Trev... you bugger off! I much prefer Greg's description... cool dude! 8)

:lol:

Jimbo


----------



## actionsurf (Jul 8, 2010)

They are my favourite eating fish Jim had they are starting to enjoy Moreton Bay these days. I like smaller models though. They're not the smartest fish and will bite anything that moves. I sight cast to them at Wathumba. They boil in 2' of water. 
That one's a bit big to be sweet on the tooth I think. How did it taste?


----------



## Beekeeper (Aug 20, 2011)

actionsurf said:


> They are my favourite eating fish Jim had they are starting to enjoy Moreton Bay these days. I like smaller models though. They're not the smartest fish and will bite anything that moves. I sight cast to them at Wathumba. They boil in 2' of water.
> That one's a bit big to be sweet on the tooth I think. How did it taste?


Had a couple of pieces of it that night, and thought it was lovely, actionsurf. To me, size is of no consequence! 



rodpac said:


> King of the grunters Jimbo!


Sounds a bit piggish, Rod... but I'll take anything that'll destroy the turtle-catcher tag! 



nezevic said:


> Nice one jimbo. We had the last of mine this week. I doubt I'll ever let a legal one go.


I also find them hard to release, Jon... but I only attempted to release it 'cos I still have a whole 94cm jew on ice to get through... not that I'm complaining... love eating jew as well.

Cheers all... Jimbo


----------



## Beekeeper (Aug 20, 2011)

indiedog said:


> 73cm grunter?
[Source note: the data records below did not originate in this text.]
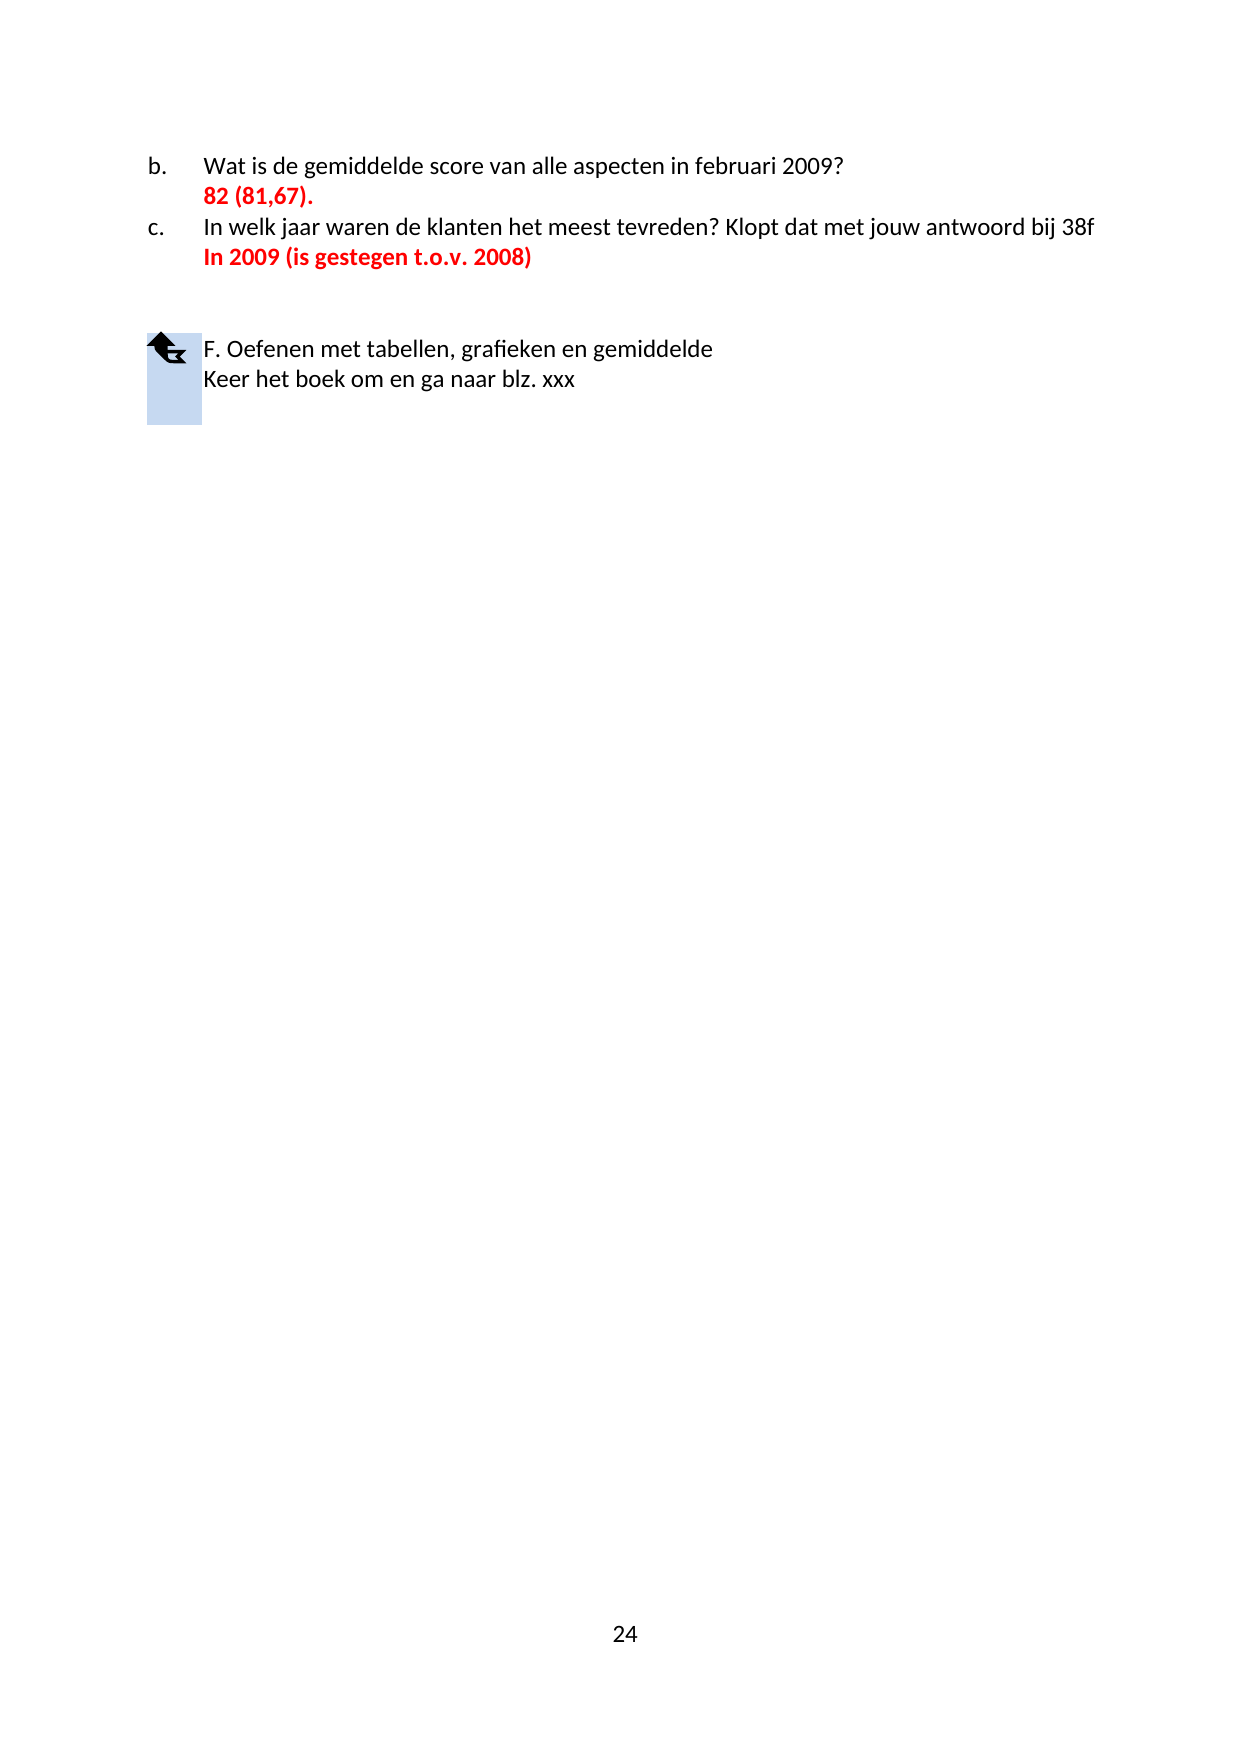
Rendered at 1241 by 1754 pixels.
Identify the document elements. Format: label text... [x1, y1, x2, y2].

table_cell In welk jaar waren de klanten het meest tevreden? Klopt dat met jouw antwoord bij 38f In 2009 (is gestegen t.o.v. 2008) [202, 211, 1132, 272]
table_cell Wat is de gemiddelde score van alle aspecten in februari 2009? 82 (81,67). [202, 150, 1132, 211]
table_cell c. [147, 211, 202, 272]
table_cell b. [147, 150, 202, 211]
table_header [147, 333, 202, 425]
table_header F. Oefenen met tabellen, grafieken en gemiddelde Keer het boek om en ga naar blz. xxx [202, 333, 1192, 425]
Are you serious?
> 
> Good catch Turtle Grunter. ;-)


Thanks a heap, Indie! 



Lazybugger said:


> Beekeeper said:
> 
> 
> > Sounds a bit piggish, Rod... but I'll take anything that'll destroy the turtle-catcher tag!
> ...


For some years, I thought it was me v every bloody turtle in Moreton Bay! Especially that huge one with the big yellow head like a football (rugby league). Several times he/she has tried to tow me over to Moreton... does the local rounds first, then gets pissed off with me and head East at a great rate of knots. Besides... I haven't hooked one in months! Again, not that I'm complaining. ;-)

Indie and Lazybugger... after suggestions like that, I've been thinkin'... with friends like you two, who needs enemies? :lol:

Jimbo


----------



## paulsod (Dec 28, 2008)

Nice one Jim.
If I could catch more then just Squire/Snapper I would fish locally more often.
Cheers
Paul


----------